• **REQUIREMENT**:
Take every line of the material and reproduce it exactly.

• **SOURCE DATA**:
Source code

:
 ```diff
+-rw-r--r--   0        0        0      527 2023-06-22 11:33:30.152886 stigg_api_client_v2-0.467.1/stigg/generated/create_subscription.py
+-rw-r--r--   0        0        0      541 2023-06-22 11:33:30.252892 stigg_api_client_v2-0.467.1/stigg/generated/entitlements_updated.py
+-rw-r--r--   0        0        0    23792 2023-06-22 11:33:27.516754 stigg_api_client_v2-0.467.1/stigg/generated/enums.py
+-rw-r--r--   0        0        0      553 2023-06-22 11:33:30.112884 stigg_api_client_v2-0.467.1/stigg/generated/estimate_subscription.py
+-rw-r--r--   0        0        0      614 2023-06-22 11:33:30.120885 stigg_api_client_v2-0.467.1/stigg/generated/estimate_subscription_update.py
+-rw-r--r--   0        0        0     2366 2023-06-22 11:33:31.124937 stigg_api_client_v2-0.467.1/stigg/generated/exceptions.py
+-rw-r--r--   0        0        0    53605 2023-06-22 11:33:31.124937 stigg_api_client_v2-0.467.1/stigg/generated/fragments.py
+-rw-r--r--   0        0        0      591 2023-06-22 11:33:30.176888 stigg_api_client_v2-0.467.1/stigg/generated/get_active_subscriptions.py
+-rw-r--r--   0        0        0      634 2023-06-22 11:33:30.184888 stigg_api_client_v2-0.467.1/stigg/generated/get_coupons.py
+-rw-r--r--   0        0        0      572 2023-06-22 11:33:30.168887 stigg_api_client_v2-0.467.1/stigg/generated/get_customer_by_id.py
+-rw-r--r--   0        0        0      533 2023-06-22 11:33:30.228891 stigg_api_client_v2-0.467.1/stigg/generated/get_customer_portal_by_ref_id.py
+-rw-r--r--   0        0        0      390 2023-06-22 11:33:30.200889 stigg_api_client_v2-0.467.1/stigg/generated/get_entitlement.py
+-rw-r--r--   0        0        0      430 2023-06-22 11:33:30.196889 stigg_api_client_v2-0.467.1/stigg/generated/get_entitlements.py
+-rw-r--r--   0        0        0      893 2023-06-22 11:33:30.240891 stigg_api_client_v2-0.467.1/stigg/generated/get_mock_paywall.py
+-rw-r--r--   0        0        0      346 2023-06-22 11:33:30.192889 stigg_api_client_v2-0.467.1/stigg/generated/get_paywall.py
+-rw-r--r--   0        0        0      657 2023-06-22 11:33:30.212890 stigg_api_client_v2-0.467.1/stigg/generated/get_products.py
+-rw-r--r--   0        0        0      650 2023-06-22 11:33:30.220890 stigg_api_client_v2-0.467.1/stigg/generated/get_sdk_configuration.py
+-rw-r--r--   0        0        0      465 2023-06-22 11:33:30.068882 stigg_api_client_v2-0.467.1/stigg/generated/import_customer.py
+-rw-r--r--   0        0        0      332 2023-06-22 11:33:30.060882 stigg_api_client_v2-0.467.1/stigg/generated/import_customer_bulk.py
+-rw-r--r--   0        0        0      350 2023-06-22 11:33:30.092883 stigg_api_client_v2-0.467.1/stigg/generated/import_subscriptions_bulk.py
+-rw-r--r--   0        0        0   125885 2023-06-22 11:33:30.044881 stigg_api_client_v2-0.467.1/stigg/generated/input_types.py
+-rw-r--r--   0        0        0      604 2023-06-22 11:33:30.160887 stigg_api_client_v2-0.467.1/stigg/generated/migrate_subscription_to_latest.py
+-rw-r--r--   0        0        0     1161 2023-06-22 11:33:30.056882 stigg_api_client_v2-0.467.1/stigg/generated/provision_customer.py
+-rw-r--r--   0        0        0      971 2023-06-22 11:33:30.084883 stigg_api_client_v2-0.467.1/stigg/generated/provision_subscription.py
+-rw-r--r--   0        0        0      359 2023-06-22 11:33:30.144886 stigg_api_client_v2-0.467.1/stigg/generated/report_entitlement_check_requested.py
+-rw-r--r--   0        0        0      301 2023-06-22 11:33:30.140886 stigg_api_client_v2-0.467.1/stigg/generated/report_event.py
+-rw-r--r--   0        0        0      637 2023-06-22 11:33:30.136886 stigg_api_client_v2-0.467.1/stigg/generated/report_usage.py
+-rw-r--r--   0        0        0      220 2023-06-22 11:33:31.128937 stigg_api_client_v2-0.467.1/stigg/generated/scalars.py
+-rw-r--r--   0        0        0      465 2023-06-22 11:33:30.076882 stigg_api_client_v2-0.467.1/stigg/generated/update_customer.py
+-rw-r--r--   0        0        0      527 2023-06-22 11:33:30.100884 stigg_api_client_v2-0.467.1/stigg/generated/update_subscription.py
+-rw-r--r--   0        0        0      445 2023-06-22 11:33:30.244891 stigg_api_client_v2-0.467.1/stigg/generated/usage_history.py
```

• **TASK OUTPUT**:
Source code

:
 ```diff
+-rw-r--r--   0        0        0      527 2023-06-22 11:33:30.152886 stigg_api_client_v2-0.467.1/stigg/generated/create_subscription.py
+-rw-r--r--   0        0        0      541 2023-06-22 11:33:30.252892 stigg_api_client_v2-0.467.1/stigg/generated/entitlements_updated.py
+-rw-r--r--   0        0        0    23792 2023-06-22 11:33:27.516754 stigg_api_client_v2-0.467.1/stigg/generated/enums.py
+-rw-r--r--   0        0        0      553 2023-06-22 11:33:30.112884 stigg_api_client_v2-0.467.1/stigg/generated/estimate_subscription.py
+-rw-r--r--   0        0        0      614 2023-06-22 11:33:30.120885 stigg_api_client_v2-0.467.1/stigg/generated/estimate_subscription_update.py
+-rw-r--r--   0        0        0     2366 2023-06-22 11:33:31.124937 stigg_api_client_v2-0.467.1/stigg/generated/exceptions.py
+-rw-r--r--   0        0        0    53605 2023-06-22 11:33:31.124937 stigg_api_client_v2-0.467.1/stigg/generated/fragments.py
+-rw-r--r--   0        0        0      591 2023-06-22 11:33:30.176888 stigg_api_client_v2-0.467.1/stigg/generated/get_active_subscriptions.py
+-rw-r--r--   0        0        0      634 2023-06-22 11:33:30.184888 stigg_api_client_v2-0.467.1/stigg/generated/get_coupons.py
+-rw-r--r--   0        0        0      572 2023-06-22 11:33:30.168887 stigg_api_client_v2-0.467.1/stigg/generated/get_customer_by_id.py
+-rw-r--r--   0        0        0      533 2023-06-22 11:33:30.228891 stigg_api_client_v2-0.467.1/stigg/generated/get_customer_portal_by_ref_id.py
+-rw-r--r--   0        0        0      390 2023-06-22 11:33:30.200889 stigg_api_client_v2-0.467.1/stigg/generated/get_entitlement.py
+-rw-r--r--   0        0        0      430 2023-06-22 11:33:30.196889 stigg_api_client_v2-0.467.1/stigg/generated/get_entitlements.py
+-rw-r--r--   0        0        0      893 2023-06-22 11:33:30.240891 stigg_api_client_v2-0.467.1/stigg/generated/get_mock_paywall.py
+-rw-r--r--   0        0        0      346 2023-06-22 11:33:30.192889 stigg_api_client_v2-0.467.1/stigg/generated/get_paywall.py
+-rw-r--r--   0        0        0      657 2023-06-22 11:33:30.212890 stigg_api_client_v2-0.467.1/stigg/generated/get_products.py
+-rw-r--r--   0        0        0      650 2023-06-22 11:33:30.220890 stigg_api_client_v2-0.467.1/stigg/generated/get_sdk_configuration.py
+-rw-r--r--   0        0        0      465 2023-06-22 11:33:30.068882 stigg_api_client_v2-0.467.1/stigg/generated/import_customer.py
+-rw-r--r--   0        0        0      332 2023-06-22 11:33:30.060882 stigg_api_client_v2-0.467.1/stigg/generated/import_customer_bulk.py
+-rw-r--r--   0        0        0      350 2023-06-22 11:33:30.092883 stigg_api_client_v2-0.467.1/stigg/generated/import_subscriptions_bulk.py
+-rw-r--r--   0        0        0   125885 2023-06-22 11:33:30.044881 stigg_api_client_v2-0.467.1/stigg/generated/input_types.py
+-rw-r--r--   0        0        0      604 2023-06-22 11:33:30.160887 stigg_api_client_v2-0.467.1/stigg/generated/migrate_subscription_to_latest.py
+-rw-r--r--   0        0        0     1161 2023-06-22 11:33:30.056882 stigg_api_client_v2-0.467.1/stigg/generated/provision_customer.py
+-rw-r--r--   0        0        0      971 2023-06-22 11:33:30.084883 stigg_api_client_v2-0.467.1/stigg/generated/provision_subscription.py
+-rw-r--r--   0        0        0      359 2023-06-22 11:33:30.144886 stigg_api_client_v2-0.467.1/stigg/generated/report_entitlement_check_requested.py
+-rw-r--r--   0        0        0      301 2023-06-22 11:33:30.140886 stigg_api_client_v2-0.467.1/stigg/generated/report_event.py
+-rw-r--r--   0        0        0      637 2023-06-22 11:33:30.136886 stigg_api_client_v2-0.467.1/stigg/generated/report_usage.py
+-rw-r--r--   0        0        0      220 2023-06-22 11:33:31.128937 stigg_api_client_v2-0.467.1/stigg/generated/scalars.py
+-rw-r--r--   0        0        0      465 2023-06-22 11:33:30.076882 stigg_api_client_v2-0.467.1/stigg/generated/update_customer.py
+-rw-r--r--   0        0        0      527 2023-06-22 11:33:30.100884 stigg_api_client_v2-0.467.1/stigg/generated/update_subscription.py
+-rw-r--r--   0        0        0      445 2023-06-22 11:33:30.244891 stigg_api_client_v2-0.467.1/stigg/generated/usage_history.py
```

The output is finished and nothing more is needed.